[What this task involves]: Translate this sentence from the FixedBitNotation documentation below into Spanish: "These encodings are usually used to represent data in a notation that is safe for transport, but as the following examples show, there are other uses."

[Document excerpt]:
-----
The FixedBitNotation class is for general purpose binary to text conversion with arbitrary encodings. You can use it to handle variants of many
encodings such as
Base64 or
Base32.
Most binary to text encoding schemes use a fixed number of bits (up to 6) of binary data to generate each encoded character. The algorithms used for these encodings are very similar, so I set out to write a single algorithm that handles them all. (Note that
Ascii85 does not work this way; it uses four bytes to generate five encoded characters, and each character is not derived from a fixed number of bits.)
These encodings are usually used to represent data in a notation that is safe for transport, but as the following examples show, there are other uses.
How it worksFirst, create an instance. The constructor accepts five arguments:
integer
$bitsPerCharacter (required) - This is an integer specifying the number of bits from the raw binary string to use for each encoded character. The practical range is 1 to 6; you may use up to 8, but you will have to provide a base character string ($chars) that is at least pow(2, $bitsPerCharacter) characters long. So even with 7 bits per character you need to specify a value for $chars that is 128 characters long, which exceeds the number of printable ASCII characters.
The output's radix relates to the value of $bitsPerCharacter as follows:
1: base-2 (
binary)
2: base-4
3: base-8 (
octal)
4: base-16 (
hexadecimal)
5: base-32
6: base-64
7: base-128
8: base-256
string
$chars (optional) - This is a string that specifies the base alphabet to use in your notation. As explained above, the string length of $chars is related to the value of $bitsPerCharacter. If $chars is not long enough for $bitsPerCharacter, $bitsPerCharacter will be reduced to the greatest value supported by $chars. The default value of $chars is "0123456789abcdefghijklmnopqrstuvwxyzABCDEFGHIJKLMNOPQRSTUVWXYZ-,".
boolean
$rightPadFinalBits (optional) - This boolean determines how to handle the bits in the last encoded character when the number of bits remaining is less than $bitsPerCharacter. If TRUE, empty bits will be added on the right as needed to fill the quota. If FALSE (the default), they will be on the left. For most content transfer encoding schemes you will set this to TRUE.
boolean
$padFinalGroup (optional) - It's common to encode characters in groups. For example, Base64 (which is based on 6 bits per character) converts 3 raw bytes into 4 encoded characters. If not enough bytes remain at the end, the final group will be padded with "=" to complete a group of 4 characters, and the encoded character length is always a multiple of 4. Some programs rely on the padding for decoding; FixedBitNotation does not.
string
$padCharacter (optional) - If $padFinalGroup is TRUE, this is the character to use. The default is "=".
The encode() method accepts one argument:
string
$rawString (required) - This is the string that you want to encode.
The decode() method accepts three arguments:
string
$encodedString (required) - This is the string that you want to decode.
-----
Dataset entries:
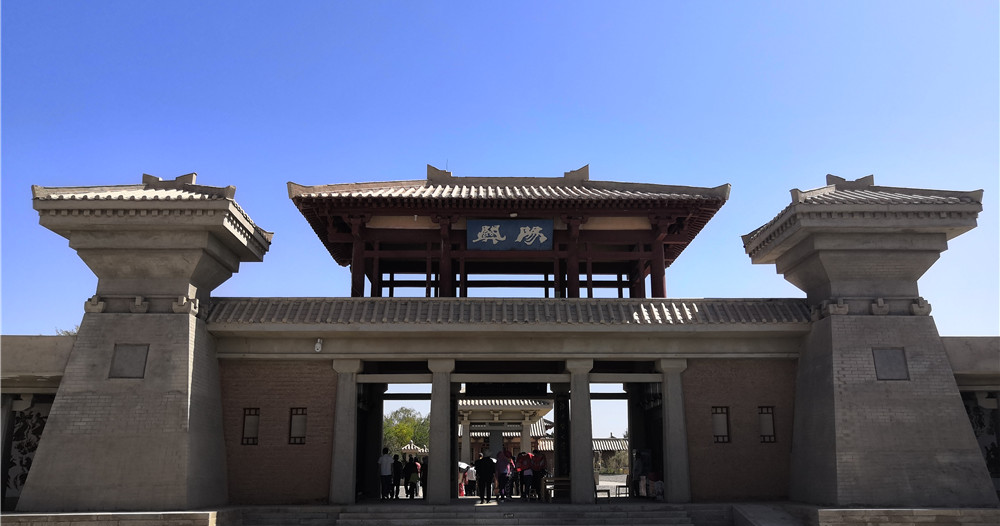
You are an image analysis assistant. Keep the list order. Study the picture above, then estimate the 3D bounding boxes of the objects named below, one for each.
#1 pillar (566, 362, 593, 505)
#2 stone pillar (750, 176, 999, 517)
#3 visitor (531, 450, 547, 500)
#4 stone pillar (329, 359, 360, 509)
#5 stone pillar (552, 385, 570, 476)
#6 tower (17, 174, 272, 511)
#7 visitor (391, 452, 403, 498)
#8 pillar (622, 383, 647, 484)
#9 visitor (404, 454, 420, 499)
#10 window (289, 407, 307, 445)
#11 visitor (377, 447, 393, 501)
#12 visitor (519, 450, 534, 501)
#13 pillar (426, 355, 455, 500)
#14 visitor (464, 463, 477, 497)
[{"bbox_3d":[2.539,5.231,24.385,0.800,4.368,0.760,0,-15,-1],"label":"pillar"},{"bbox_3d":[11.768,2.171,24.944,5.821,10.648,4.465,0,-15,-1],"label":"stone pillar"},{"bbox_3d":[1.357,7.514,27.519,0.550,1.680,0.420,0,-15,-1],"label":"visitor"},{"bbox_3d":[-4.967,5.455,25.291,0.950,4.511,0.850,0,-15,-1],"label":"stone pillar"},{"bbox_3d":[2.426,6.862,30.524,0.760,4.368,0.740,0,-15,-1],"label":"stone pillar"},{"bbox_3d":[-10.721,2.093,23.798,5.739,10.239,4.331,0,-15,-1],"label":"tower"},{"bbox_3d":[-3.753,7.768,28.295,0.460,1.600,0.360,0,-15,-1],"label":"visitor"},{"bbox_3d":[5.388,6.864,30.578,0.760,4.368,0.740,0,-15,-1],"label":"pillar"},{"bbox_3d":[-3.174,7.785,28.300,0.540,1.570,0.420,0,-15,-1],"label":"visitor"},{"bbox_3d":[-6.489,5.240,25.022,0.530,1.156,0.130,0,-15,-1],"label":"window"},{"bbox_3d":[-4.002,7.443,27.534,0.520,1.760,0.340,0,-15,-1],"label":"visitor"},{"bbox_3d":[0.934,7.522,27.510,0.550,1.660,0.420,0,-15,-1],"label":"visitor"},{"bbox_3d":[-1.827,5.228,24.305,0.800,4.368,0.760,0,-15,-1],"label":"pillar"},{"bbox_3d":[-1.423,10.650,38.381,0.540,1.600,0.340,0,-15,-1],"label":"visitor"}]

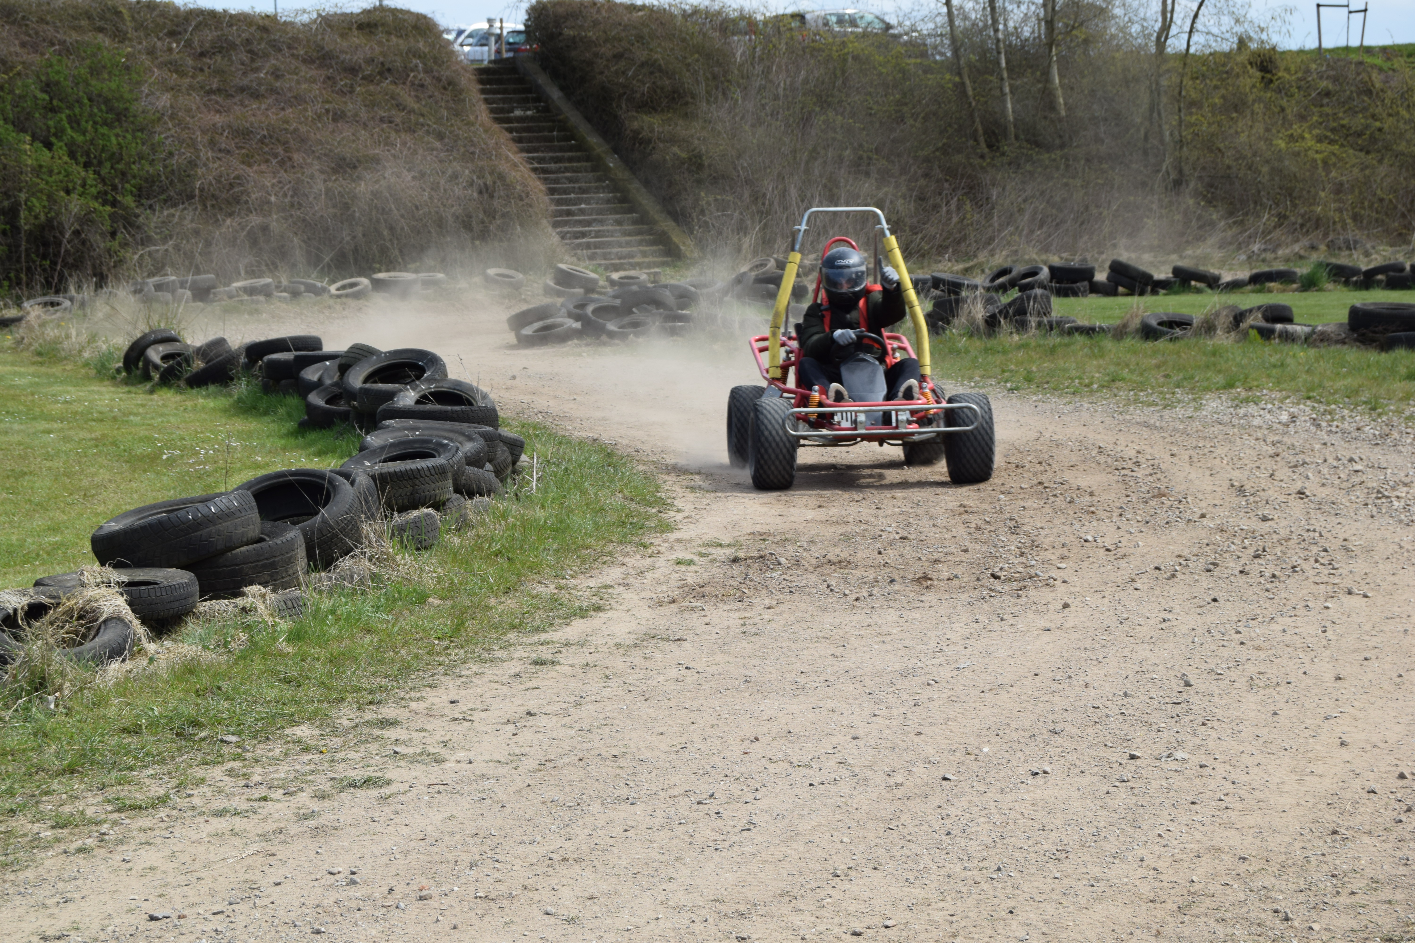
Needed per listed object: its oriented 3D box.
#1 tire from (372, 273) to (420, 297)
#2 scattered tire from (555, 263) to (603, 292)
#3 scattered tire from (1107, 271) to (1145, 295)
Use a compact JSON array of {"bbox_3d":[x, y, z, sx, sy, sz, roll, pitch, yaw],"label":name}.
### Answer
[{"bbox_3d":[-4.190,-2.501,41.200,0.630,0.210,0.630,0,11,0],"label":"tire"},{"bbox_3d":[-1.742,-2.585,41.000,0.620,0.200,0.620,14,9,-1],"label":"scattered tire"},{"bbox_3d":[5.516,-2.480,40.200,0.600,0.165,0.600,22,3,-1],"label":"scattered tire"}]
-----
[Solution to this task]: Estas codificaciones se usan normalmente para representar datos en una notación que es segura para el transporte, pero, como muestran los siguientes ejemplos, existen otros usos.